18. BOZNER FILMTAGE
21. - 25. April 2004

   Die Idee hinter der Organisation der Filmtage ist es, Filme der uns räumlich am nächsten liegenden Ländern zu zeigen, Einblicke in deren sich stetig wandelnde Kultur zu geben, und auch solche Filme ins Programm zu nehmen, die im Kino kaum eine Chance haben, gezeigt zu werden. Nicht nur in Amerika, auch in Europa verdrängen zunehmend gezielte Marktstrategien und mit viel Geld lancierte Projekte kreative Kunstproduktionen, die sich eben nicht diesem Marktdruck aussetzen können und wollen. Das gilt auch für die lokale Filmproduktion.

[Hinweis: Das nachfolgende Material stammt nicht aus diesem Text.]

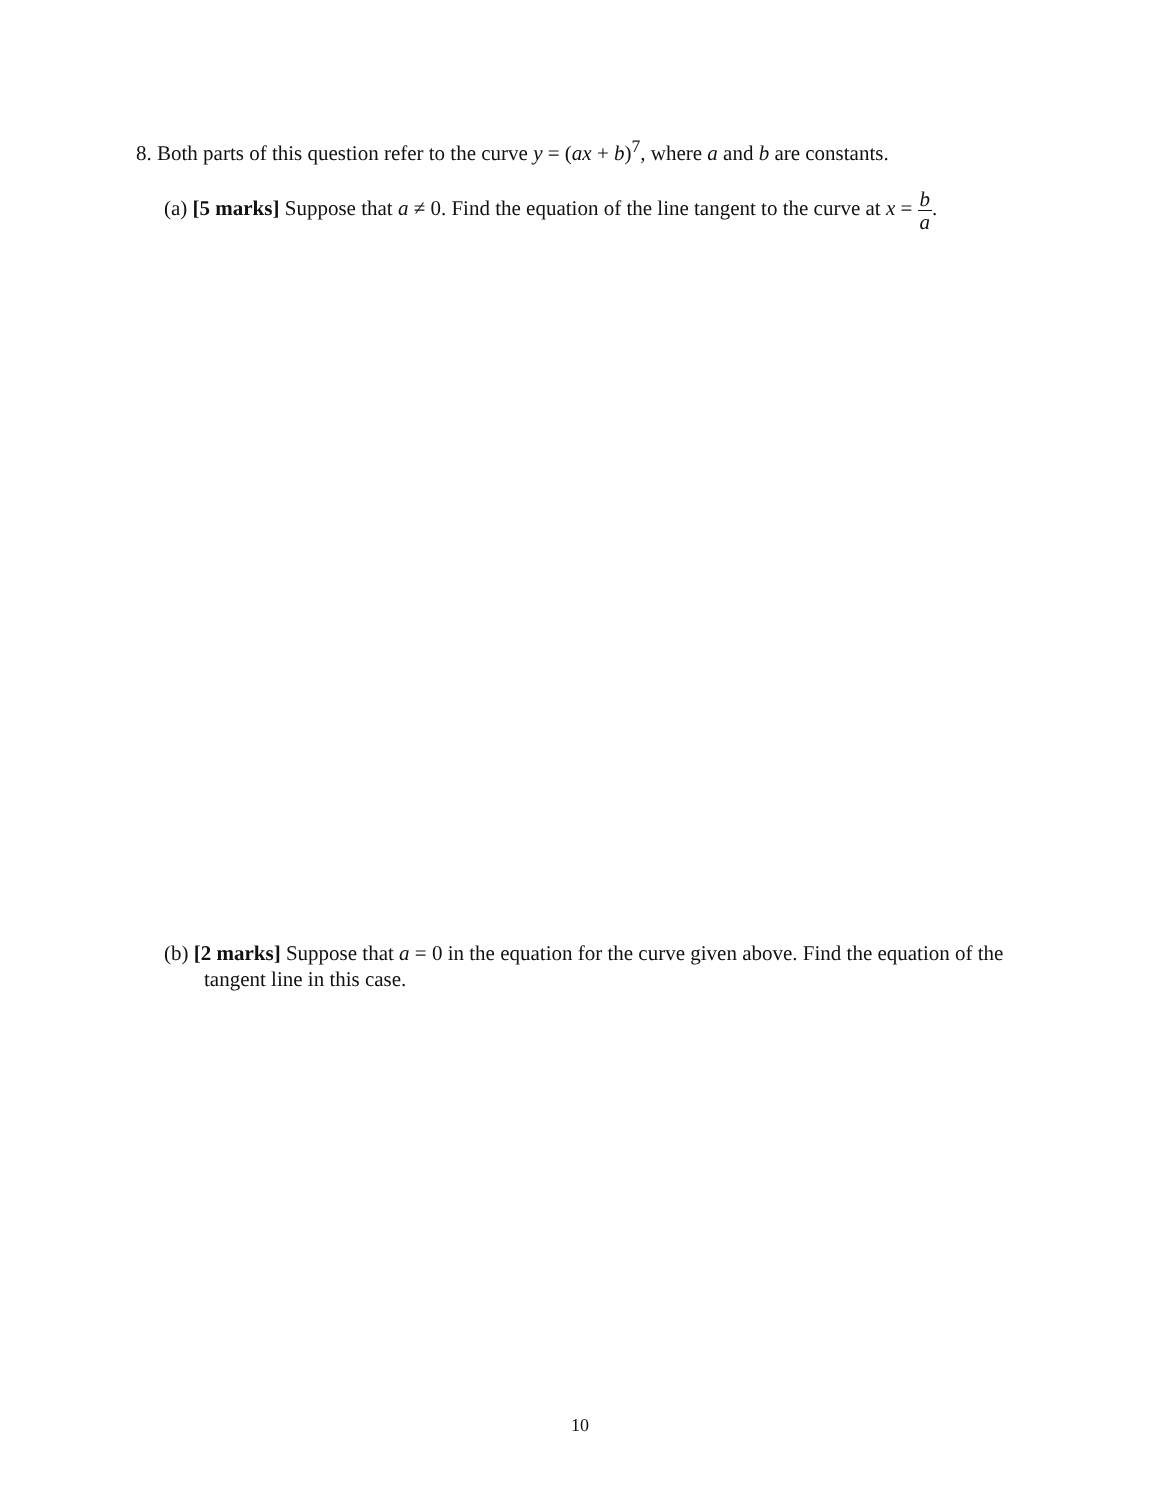8. Both parts of this question refer to the curve y = (ax + b)<sup>7</sup>, where a and b are constants.
(a) [5 marks] Suppose that a ≠ 0. Find the equation of the line tangent to the curve at x = b a.
(b) [2 marks] Suppose that a = 0 in the equation for the curve given above. Find the equation of the tangent line in this case.
10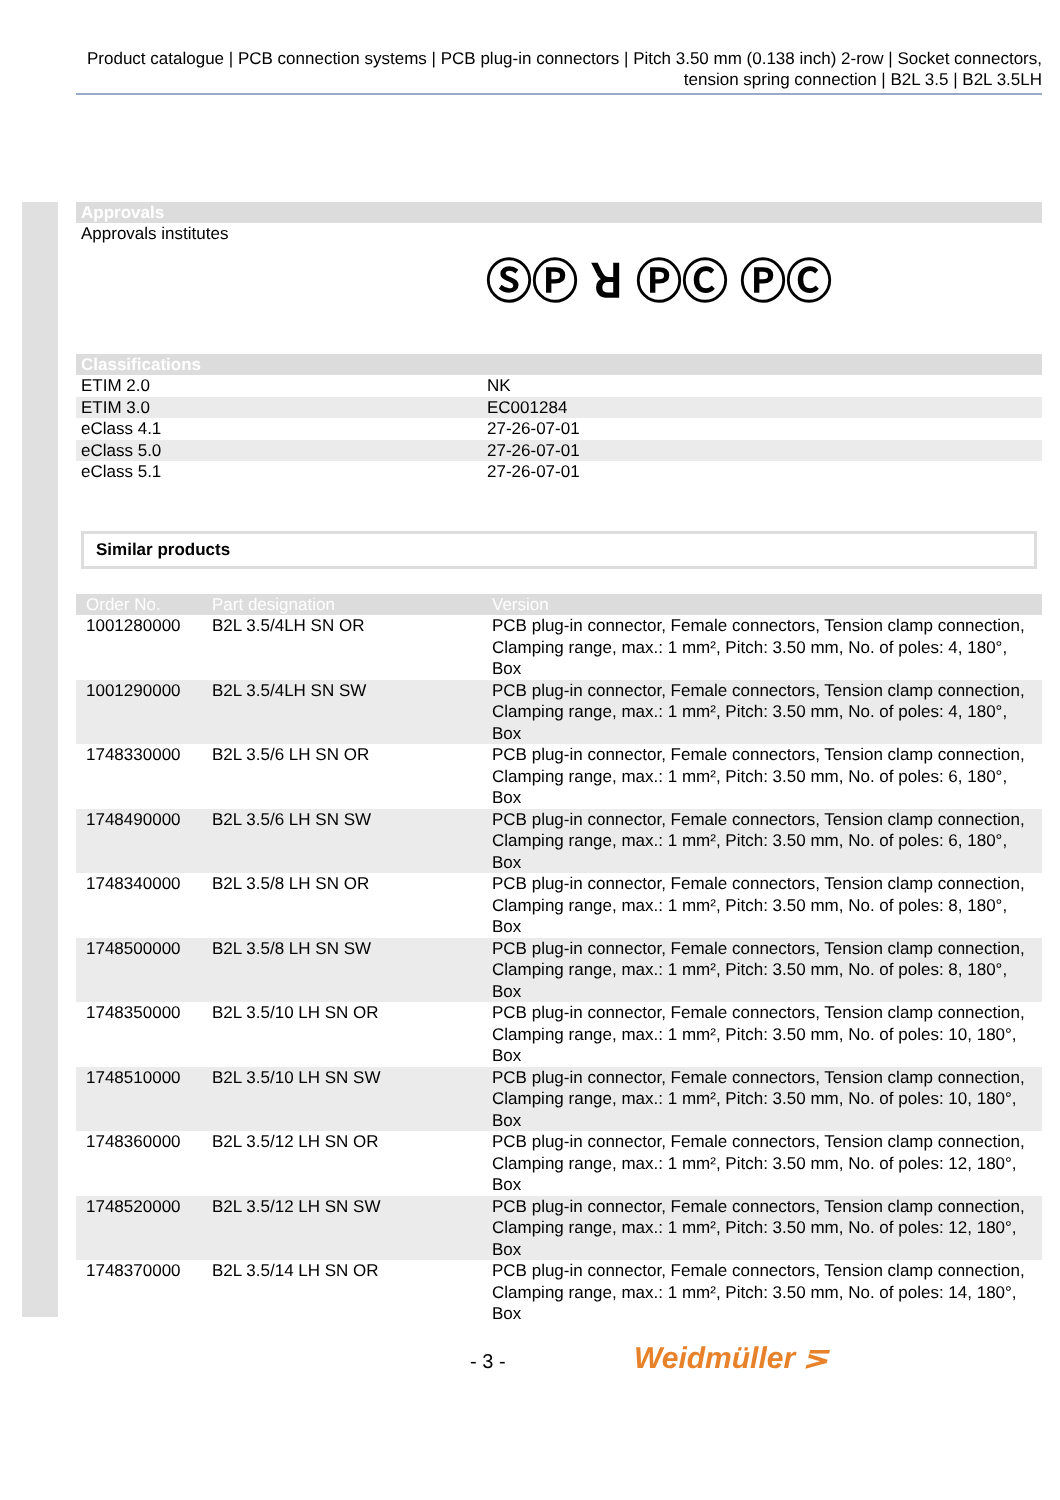Product catalogue | PCB connection systems | PCB plug-in connectors | Pitch 3.50 mm (0.138 inch) 2-row | Socket connectors, tension spring connection | B2L 3.5 | B2L 3.5LH
Approvals
Approvals institutes
ⓈⓅ ꓤ ⓅⒸ ⓅⒸ
Classifications
| ETIM 2.0 | NK |
| ETIM 3.0 | EC001284 |
| eClass 4.1 | 27-26-07-01 |
| eClass 5.0 | 27-26-07-01 |
| eClass 5.1 | 27-26-07-01 |
Similar products
| Order No. | Part designation | Version |
| --- | --- | --- |
| 1001280000 | B2L 3.5/4LH SN OR | PCB plug-in connector, Female connectors, Tension clamp connection, Clamping range, max.: 1 mm², Pitch: 3.50 mm, No. of poles: 4, 180°, Box |
| 1001290000 | B2L 3.5/4LH SN SW | PCB plug-in connector, Female connectors, Tension clamp connection, Clamping range, max.: 1 mm², Pitch: 3.50 mm, No. of poles: 4, 180°, Box |
| 1748330000 | B2L 3.5/6 LH SN OR | PCB plug-in connector, Female connectors, Tension clamp connection, Clamping range, max.: 1 mm², Pitch: 3.50 mm, No. of poles: 6, 180°, Box |
| 1748490000 | B2L 3.5/6 LH SN SW | PCB plug-in connector, Female connectors, Tension clamp connection, Clamping range, max.: 1 mm², Pitch: 3.50 mm, No. of poles: 6, 180°, Box |
| 1748340000 | B2L 3.5/8 LH SN OR | PCB plug-in connector, Female connectors, Tension clamp connection, Clamping range, max.: 1 mm², Pitch: 3.50 mm, No. of poles: 8, 180°, Box |
| 1748500000 | B2L 3.5/8 LH SN SW | PCB plug-in connector, Female connectors, Tension clamp connection, Clamping range, max.: 1 mm², Pitch: 3.50 mm, No. of poles: 8, 180°, Box |
| 1748350000 | B2L 3.5/10 LH SN OR | PCB plug-in connector, Female connectors, Tension clamp connection, Clamping range, max.: 1 mm², Pitch: 3.50 mm, No. of poles: 10, 180°, Box |
| 1748510000 | B2L 3.5/10 LH SN SW | PCB plug-in connector, Female connectors, Tension clamp connection, Clamping range, max.: 1 mm², Pitch: 3.50 mm, No. of poles: 10, 180°, Box |
| 1748360000 | B2L 3.5/12 LH SN OR | PCB plug-in connector, Female connectors, Tension clamp connection, Clamping range, max.: 1 mm², Pitch: 3.50 mm, No. of poles: 12, 180°, Box |
| 1748520000 | B2L 3.5/12 LH SN SW | PCB plug-in connector, Female connectors, Tension clamp connection, Clamping range, max.: 1 mm², Pitch: 3.50 mm, No. of poles: 12, 180°, Box |
| 1748370000 | B2L 3.5/14 LH SN OR | PCB plug-in connector, Female connectors, Tension clamp connection, Clamping range, max.: 1 mm², Pitch: 3.50 mm, No. of poles: 14, 180°, Box |
- 3 - Weidmüller ⋝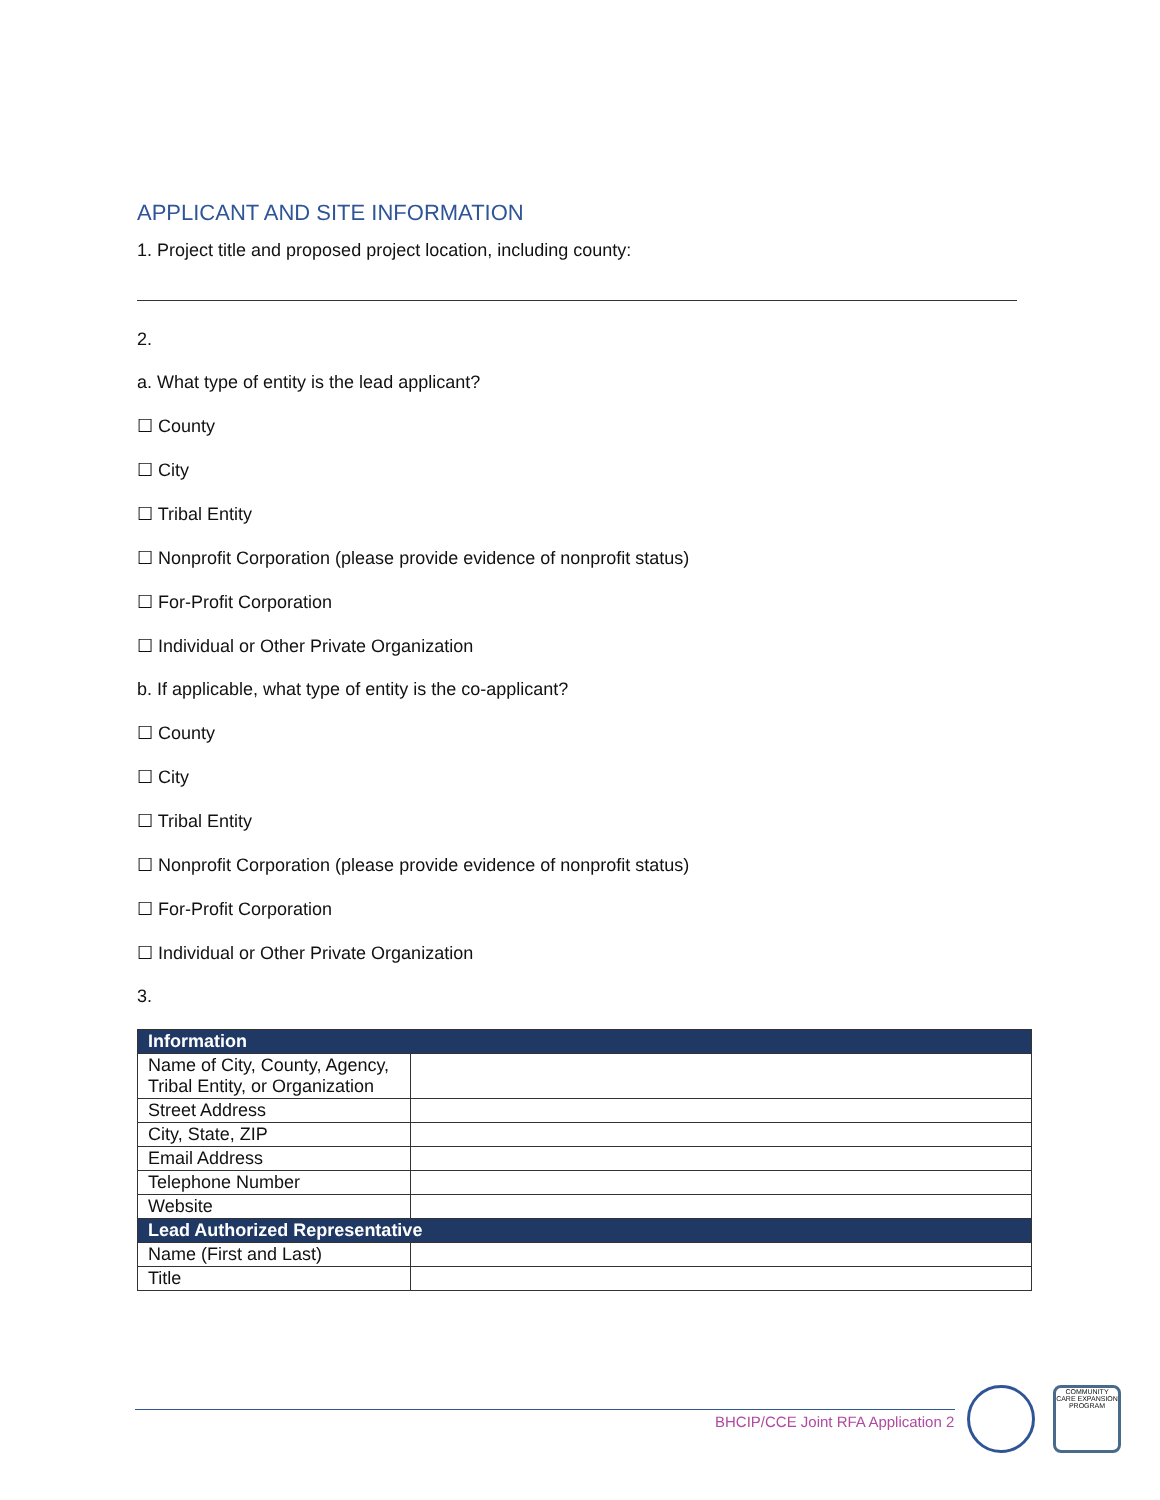APPLICANT AND SITE INFORMATION
1. Project title and proposed project location, including county:
2.
a. What type of entity is the lead applicant?
☐ County
☐ City
☐ Tribal Entity
☐ Nonprofit Corporation (please provide evidence of nonprofit status)
☐ For-Profit Corporation
☐ Individual or Other Private Organization
b. If applicable, what type of entity is the co-applicant?
☐ County
☐ City
☐ Tribal Entity
☐ Nonprofit Corporation (please provide evidence of nonprofit status)
☐ For-Profit Corporation
☐ Individual or Other Private Organization
3.
| Information | |
| --- | --- |
| Name of City, County, Agency, Tribal Entity, or Organization | |
| Street Address | |
| City, State, ZIP | |
| Email Address | |
| Telephone Number | |
| Website | |
| Lead Authorized Representative | |
| Name (First and Last) | |
| Title | |
BHCIP/CCE Joint RFA Application 2
COMMUNITY CARE EXPANSION PROGRAM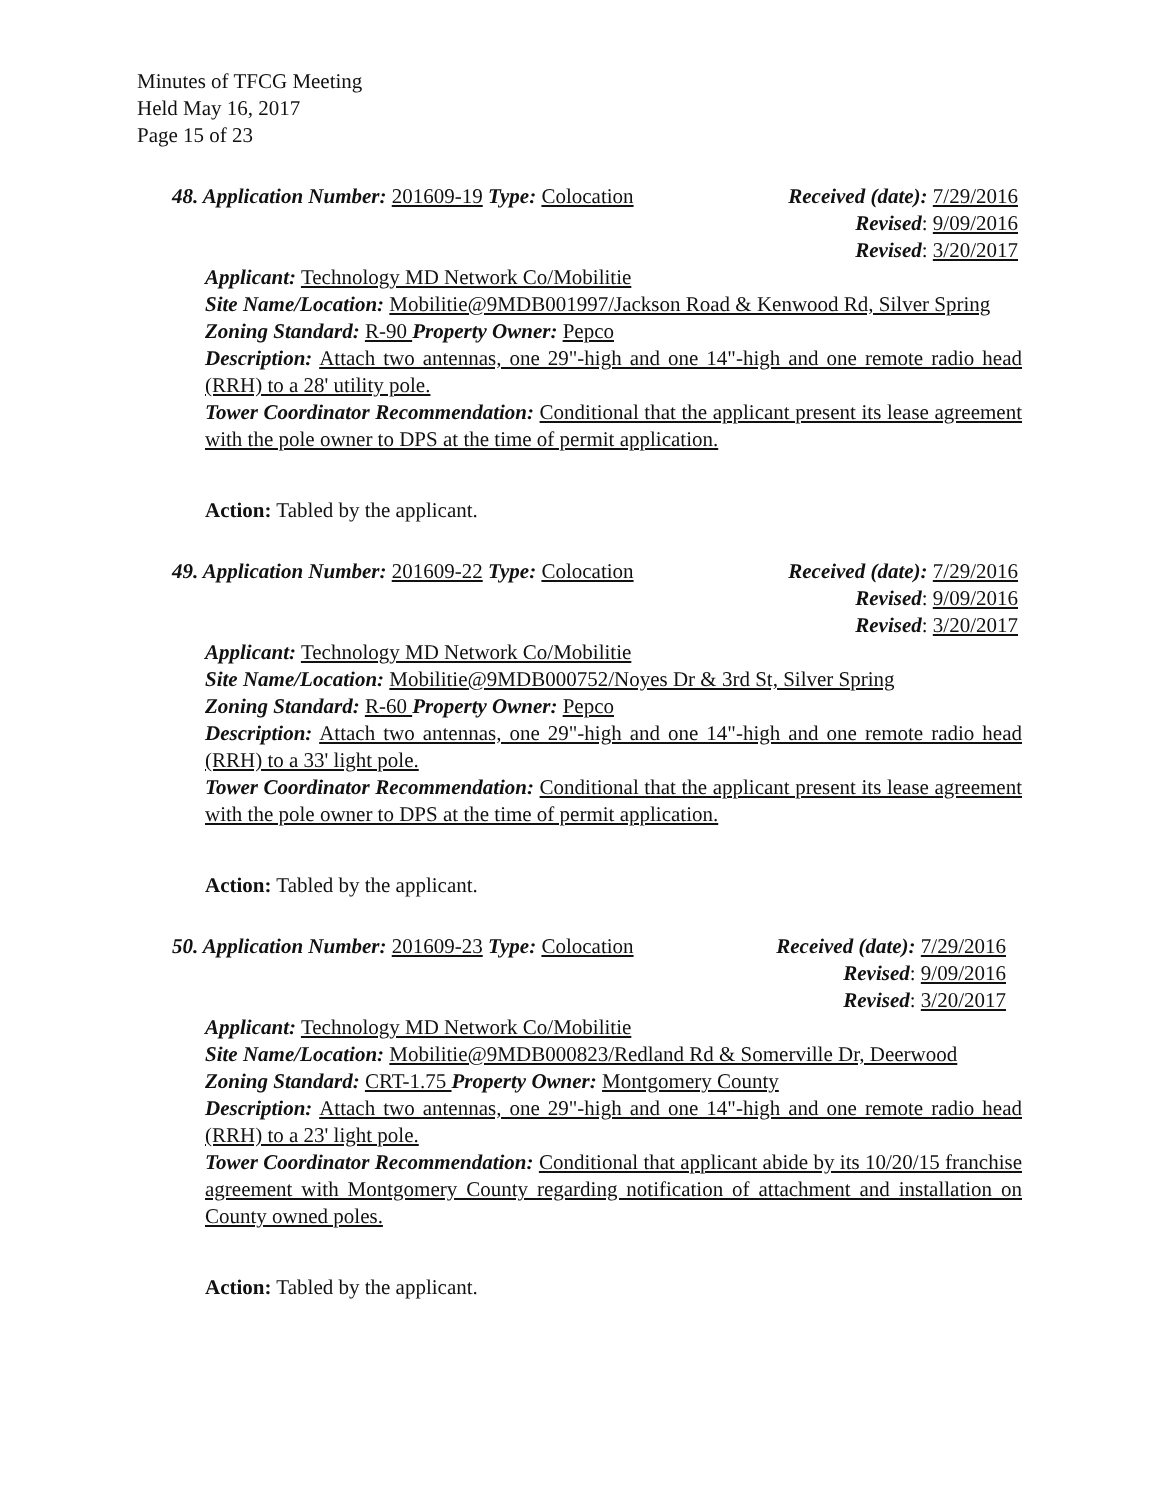Minutes of TFCG Meeting
Held May 16, 2017
Page 15 of 23
48. Application Number: 201609-19 Type: Colocation
Received (date): 7/29/2016
Revised: 9/09/2016
Revised: 3/20/2017
Applicant: Technology MD Network Co/Mobilitie
Site Name/Location: Mobilitie@9MDB001997/Jackson Road & Kenwood Rd, Silver Spring
Zoning Standard: R-90 Property Owner: Pepco
Description: Attach two antennas, one 29"-high and one 14"-high and one remote radio head (RRH) to a 28' utility pole.
Tower Coordinator Recommendation: Conditional that the applicant present its lease agreement with the pole owner to DPS at the time of permit application.
Action: Tabled by the applicant.
49. Application Number: 201609-22 Type: Colocation
Received (date): 7/29/2016
Revised: 9/09/2016
Revised: 3/20/2017
Applicant: Technology MD Network Co/Mobilitie
Site Name/Location: Mobilitie@9MDB000752/Noyes Dr & 3rd St, Silver Spring
Zoning Standard: R-60 Property Owner: Pepco
Description: Attach two antennas, one 29"-high and one 14"-high and one remote radio head (RRH) to a 33' light pole.
Tower Coordinator Recommendation: Conditional that the applicant present its lease agreement with the pole owner to DPS at the time of permit application.
Action: Tabled by the applicant.
50. Application Number: 201609-23 Type: Colocation
Received (date): 7/29/2016
Revised: 9/09/2016
Revised: 3/20/2017
Applicant: Technology MD Network Co/Mobilitie
Site Name/Location: Mobilitie@9MDB000823/Redland Rd & Somerville Dr, Deerwood
Zoning Standard: CRT-1.75 Property Owner: Montgomery County
Description: Attach two antennas, one 29"-high and one 14"-high and one remote radio head (RRH) to a 23' light pole.
Tower Coordinator Recommendation: Conditional that applicant abide by its 10/20/15 franchise agreement with Montgomery County regarding notification of attachment and installation on County owned poles.
Action: Tabled by the applicant.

   Ein Anliegen der Filmtage ist es auch, darauf aufmerksam zu machen, was auf lokaler Ebene passiert, jenseits einer offiziellen institutionalisierten Filmförderung. Auch hier wollen wir jungen Filmemachern, aber auch etablierteren, eine Plattform bieten. 

   Seit 2003 veranstalten die Bozner Filmtage auch einen Wettbewerb, der mit zwei Preisen ausgestattet ist. Sechs neue Filme aus Italien, Österreich, Deutschland und der Schweiz konkurrieren um den Preis des Landes Südtirol und den Publikumspreis. Den Preis des Landes Südtirol vergibt eine internationale Fachjury, der Publikumspreis, gestiftet von  der Stadt Bozen, wird mittels Stimmkarten vom Publikum des Festivals ermittelt. 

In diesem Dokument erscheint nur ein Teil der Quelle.